Morador de Planaltina de Goiás, Lourival deixou dois filhos, um garoto de 13 anos e uma menina de 8. Abalada, a mulher dele, Zilda dos Santos, 37, não conteve as lágrimas e, depois de receber acompanhamento psicológico, deixou o HUB. Segundo Rivaldo, a família espera por justiça e teme que outros acidentes como o de ontem façam novas vítimas. ;A maioria das obras de Brasília está matando. Isso não pode continuar. Meu tio morreu por imprudência, por conta da irresponsabilidade dos engenheiros;, disparou.

Perigo
O carpinteiro Raimundo José trabalhava há quase um ano no canteiro do HUB. O morador de Planaltina deixou um filho de 2 anos e o sonho de vencer na vida. Segundo o padrasto da vítima, Wanderler Ribeiro, 51, o enteado era uma pessoa tranquila. Queria sair da obra em decorrência da falta de segurança, mas não abandonou o emprego porque dependia dos cerca de R$ 800 mensais. ;O pessoal mandou eles descerem na vala e, com medo de ser demitido, ele (Raimundo) obedeceu, mesmo sabendo que não havia condições;, reclamou.

Wanderler afirmou que a família deve processar a empresa responsável pela obra. ;Foi irresponsabilidade. Como colocam as pessoas para entrar no buraco sem nada, sem qualquer equipamento? A terra lá embaixo é fofa, mole;, reclamou.
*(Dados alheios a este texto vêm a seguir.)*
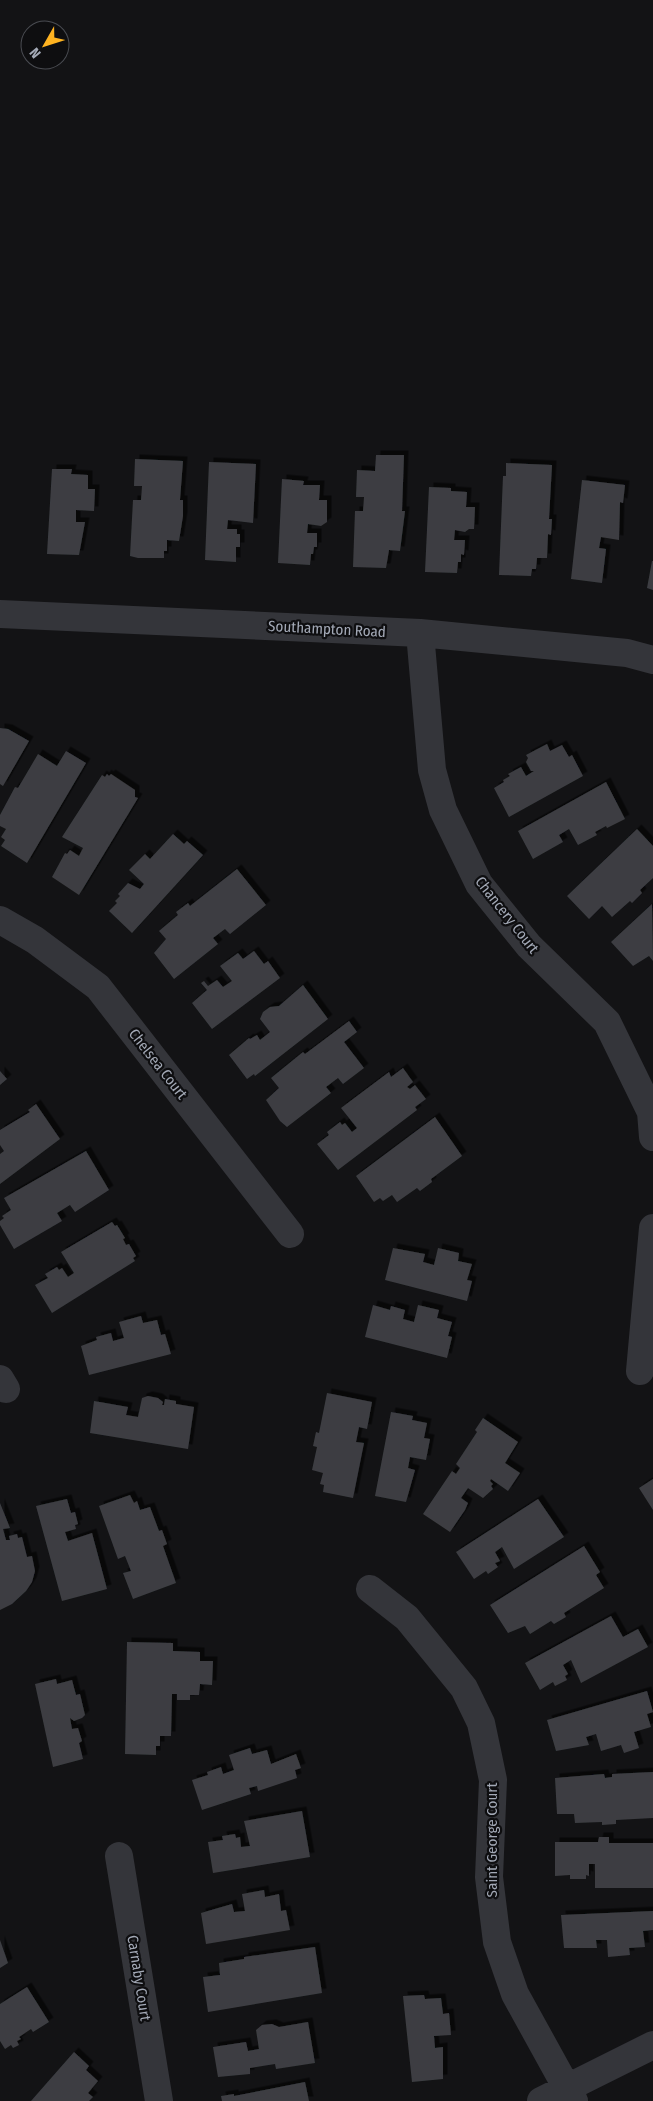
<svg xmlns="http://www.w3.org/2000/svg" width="653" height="2101" viewBox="0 0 653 2101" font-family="'Fira Sans Condensed',sans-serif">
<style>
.building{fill:#3c3e42;filter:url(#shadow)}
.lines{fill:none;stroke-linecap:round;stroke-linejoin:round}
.street{stroke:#34353a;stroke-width:28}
.labels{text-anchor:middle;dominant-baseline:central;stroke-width:4.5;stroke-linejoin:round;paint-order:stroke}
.street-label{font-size:15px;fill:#a3a9b6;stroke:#0e0e10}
</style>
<defs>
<filter id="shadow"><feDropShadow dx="4.5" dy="-4.5" stdDeviation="0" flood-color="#0009"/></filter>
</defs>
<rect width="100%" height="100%" fill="#131315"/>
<path class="building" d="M376,455H404L402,511H405L400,551L389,550L386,568L353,567L355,511H363L364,497H356L357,470L375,471Z
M135,459L183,461L180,500H183V516L179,541L167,540V551H164V558H138L130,556L133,500H141L142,486H134Z
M209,462L256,464L253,523L228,520L227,529H237V534H240V547H236V562L205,560Z
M506,463L552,465L549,519H552L551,535L548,534L547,558H537L536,569H532L531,576L499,575L503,476H506Z
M52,469H72L71,474L88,475V489H95L94,511L76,510V522H85L79,555L47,554Z
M282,479L304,481L303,485H320L319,500H327V522L321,526L308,524L307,533H317V547H314L313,554H311L310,565L278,563Z
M582,480L625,485L623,503L620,502L619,540L601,537L599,548L606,549L602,583L571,579Z
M429,487L451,488V491L467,492L466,507H475L474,529H469L465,532L455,530L454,540H465L464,555L461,554V562H458L457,573L425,572Z
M652,561H653V590L647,588Z
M0,728L8,729L29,741L3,786L0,784Z
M547,744L550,751L562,745L569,757L572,755L583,776L509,817L494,788L504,782L503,780L510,776L508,774L521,767L526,776L534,771H531L526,762L528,758L526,755Z
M66,751L86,763L27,863L1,846L5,840L1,837L6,829L0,826V815L15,787L18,788L38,754L57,766Z
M107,774L109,776L111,774L135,790V797L138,798L79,895L52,877L65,853L67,854L70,850L79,856L83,848L62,837L102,775L105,777Z
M606,782L625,819L607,828L606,826L595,832L597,835L578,845L569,829L559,835L563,842L533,859L518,831Z
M637,829L653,846V878L640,890L642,893L632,903L630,901L612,917L602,906L589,919L567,896Z
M173,834L184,844L187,841L203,855L132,933L109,911L117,903L115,901L120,896L118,894L128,883L140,889L144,884L129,870L145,854L150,859Z
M237,869L266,905L230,934L225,929L213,938L218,944L174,979L154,953L166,939L159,931L178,915L176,912L188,903L190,906Z
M652,904L653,961L649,956L633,966L611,942Z
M254,951L264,964L268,961L280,978L212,1029L192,1003L207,990L201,983L204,981L208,986L217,980L223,987L232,981L220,966L238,953L243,959Z
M303,985L328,1019L255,1076L254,1074L247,1079L229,1055L249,1038L250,1039L257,1035L260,1040L270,1032L260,1019L263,1012L270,1007L279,1006Z
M349,1021L357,1032L344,1042L364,1068L343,1084L338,1078L326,1087L331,1093L287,1127L280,1121L266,1100L279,1088L271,1078L303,1052L305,1054Z
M403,1068L413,1082L407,1087L410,1089L415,1085L426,1099L415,1107L417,1110L338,1170L317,1144L329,1135L327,1132L340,1122L342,1125L345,1123L352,1132L357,1128L341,1108L389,1072L391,1077Z
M0,1071L7,1079L0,1085Z
M36,1104L60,1139L0,1184V1154L4,1151L0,1145V1130L30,1112L28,1110Z
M435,1117L462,1156L431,1179L432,1182L420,1191L417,1188L397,1202L392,1195L383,1201L380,1198L374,1202L356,1176Z
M86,1151L109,1190L75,1212L70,1205L57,1213L62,1221L14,1249L0,1225V1221L4,1218L2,1216L11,1210L4,1198Z
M112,1222L115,1226L117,1225L125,1238L123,1239L126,1245L129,1244L136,1256L133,1258L135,1261L52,1313L35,1285L48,1278L45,1274L57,1267L59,1270L62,1268L68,1277L74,1273L61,1252Z
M393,1248L425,1254L423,1262L434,1265L438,1248L459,1253L458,1261L472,1264L467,1280L472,1281L467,1301L385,1280Z
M373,1305L390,1310L391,1306L405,1310L403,1319L414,1322L418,1305L439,1310L437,1318L452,1322L448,1336L452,1337L447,1358L365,1337Z
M141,1316L143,1323L157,1320L161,1335L165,1334L171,1354L89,1375L81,1346L97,1340L96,1337L111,1333L113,1341L124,1338L119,1322Z
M327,1393L372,1402L367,1429L359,1427L356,1442L364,1443L353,1498L323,1492L324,1485L320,1484L323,1473L312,1470L317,1447L313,1446L316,1432L319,1433Z
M148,1396L158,1398L163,1402L162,1405H164L165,1399L176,1401V1404L194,1407L188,1449L90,1433L94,1401L128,1407L126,1415L138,1417L142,1398Z
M391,1412L413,1416L412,1420L427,1423L424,1438L430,1439L426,1460L410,1457L408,1468L415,1470L406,1502L375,1496Z
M483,1418L518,1442L505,1463L520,1473L508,1491L491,1479L490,1481L493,1484L491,1486L493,1489L483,1498L468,1488L461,1498L468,1503L465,1510L450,1532L423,1514L452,1471L456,1474L460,1468L456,1464L477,1432L475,1430Z
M653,1479V1510L639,1488Z
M130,1495L134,1503L137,1501L140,1510L150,1507L159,1531L162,1530L167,1544L163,1546L176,1583L133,1599L123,1573L131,1571L125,1556L118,1559L99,1506Z
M67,1499L71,1513L75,1512L78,1524L75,1525L76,1529L65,1532L68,1541L92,1533L107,1589L62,1601L36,1506Z
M538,1499L564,1537L514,1569L502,1547L495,1552L500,1561L495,1563L498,1567L488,1574L486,1571L474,1579L456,1552Z
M0,1503L10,1528L3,1529L6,1540H10L9,1536L17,1534L18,1538L22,1537L27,1557L32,1556L35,1571L32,1582L26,1591L12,1604L0,1610Z
M584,1546L600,1572L596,1575L604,1588L564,1613L566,1617L554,1624L551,1621L530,1634L525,1626L508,1633L490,1605Z
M611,1616L623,1637L638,1629L648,1647L581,1683L571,1660L563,1665L568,1674L565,1676L567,1680L555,1686L553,1682L540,1690L525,1663Z
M127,1642L173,1643V1651L200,1652V1661H213L212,1685L200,1684L199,1695H190V1700H177V1694H172L171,1736H160V1746H156V1755L125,1754Z
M56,1679L57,1684L72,1680L76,1695L80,1694L85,1715L82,1718L74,1721L70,1718L72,1729L78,1728L82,1741L79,1743L83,1759L53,1767L35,1684Z
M647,1691L653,1712L647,1714L651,1727L634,1732L639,1748L624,1753L621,1745L601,1751L596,1734L586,1737L589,1745L556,1751L547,1720Z
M250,1748L252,1754L267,1750L271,1764L296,1754L301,1768L295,1770L297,1778L258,1791L257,1786L249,1788L251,1794L202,1810L192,1780L208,1775L207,1772L221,1767L223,1774L234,1770L229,1755Z
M653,1772V1818L616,1820V1824L602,1825V1822L575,1823L574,1814H557L555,1778L604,1774L605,1778L612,1777V1774Z
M302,1811L310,1857L213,1873L208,1842L223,1840L222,1836L235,1834L236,1838L240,1837L241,1847L250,1846L244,1821Z
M599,1837H609V1843H653V1888H595V1864H589V1876L586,1875V1879H570V1875L555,1876V1842H598Z
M264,1890L265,1897L279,1894L281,1911L286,1910L290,1930L206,1944L201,1913L232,1904L234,1912L245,1911L242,1894Z
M653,1911V1930L643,1931L645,1947L629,1948L630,1955L608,1957L607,1940H596L597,1948H564L561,1915Z
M0,1940L8,1963L0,1968Z
M315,1947L322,1993L208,2012L203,1977L220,1975L219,1963L244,1959V1957Z
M27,1987L49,2022L33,2032L31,2029L19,2037L21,2039L17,2041L19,2045L13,2048L11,2045L5,2049L0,2041V2004Z
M424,1995L425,1999L441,1998L443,2014L449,2013L451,2035L434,2036L435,2048L443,2047V2079L412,2082L403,1996Z
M308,2022L315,2063L276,2069L275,2064L250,2068V2074L218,2077L213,2047L246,2042L248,2051L259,2049L256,2030L262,2025L272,2024L279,2027Z
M74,2052L89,2066L86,2070L98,2081L88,2093L93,2097L89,2101H31Z
M305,2082L309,2101H222L221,2096L234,2094V2096Z"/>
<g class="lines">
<path class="street" d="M0,614L420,633L627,653L653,660
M420,633L432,770L443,810L479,884L529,946L607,1022L651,1112L653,1137
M0,920L35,940L98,987L290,1234
M640,1371L653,1228
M0,1379L6,1389
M370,1589L407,1618L464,1688L481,1723L493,1780L489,1877L497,1942L515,1994L574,2101
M119,1856L159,2101
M541,2101L653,2045"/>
</g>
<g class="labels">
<g class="street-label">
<text transform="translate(327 629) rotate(3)">Southampton Road</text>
<text transform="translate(507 915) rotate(52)">Chancery Court</text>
<text transform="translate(158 1064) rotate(52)">Chelsea Court</text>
<text transform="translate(492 1840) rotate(-90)">Saint George Court</text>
<text transform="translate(139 1978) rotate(81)">Carnaby Court</text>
</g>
</g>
<g transform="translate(45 45) rotate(231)"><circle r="24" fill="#0e0e10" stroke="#4a4c52"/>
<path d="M0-4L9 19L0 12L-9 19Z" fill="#feb321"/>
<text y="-8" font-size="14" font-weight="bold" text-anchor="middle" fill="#a3a9b6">N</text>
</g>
</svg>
A vontade de largar o empreendimento no hospital universitário também era o desejo do auxiliar Nelson da Silva. ;Meu irmão era uma pessoa que só fazia o bem. Sempre cuidou de mim, me levava ao hospital quando precisava. Ele tinha dito que tinha medo e queria sair de lá;, afirmou a irmã dele, Zilmar Holanda.

Luto de três dias na UnB
A tragédia no HUB comoveu a Universidade de Brasília (UnB), responsável pela administração do hospital. O reitor em exercício, João Batista de Sousa, decretou três dias de luto oficial na instituição de ensino superior em homenagem ao três homens que morreram depois do deslizamento de terras nas obras do Instituto da Criança e do Adolescente (ICA) do hospital. De acordo com ele, uma comissão de integrantes da UnB e do Governo do Distrito Federal será formada nos próximos dias por conta do acidente. Formada por um professor de engenharia da UnB, um especialista da Companhia Urbanizadora da Nova Capital (Novacap) e um representante do Conselho Regional de Engenharia, Arquitetura e Agronomia (Crea), a sindicância vai apurar irregularidades no canteiro do ICA. ;Apesar de os operários serem contratados pela empresa, eles estavam trabalhando por uma causa nobre para a UnB;, disse João Batista. Apesar de estar em férias, o reitor da UnB, José Geraldo de Sousa Junior, compareceu ao HUB. ;Espero que possamos ter um quadro claro das quebras de procedimentos de segurança por parte da empresa;, afirmou.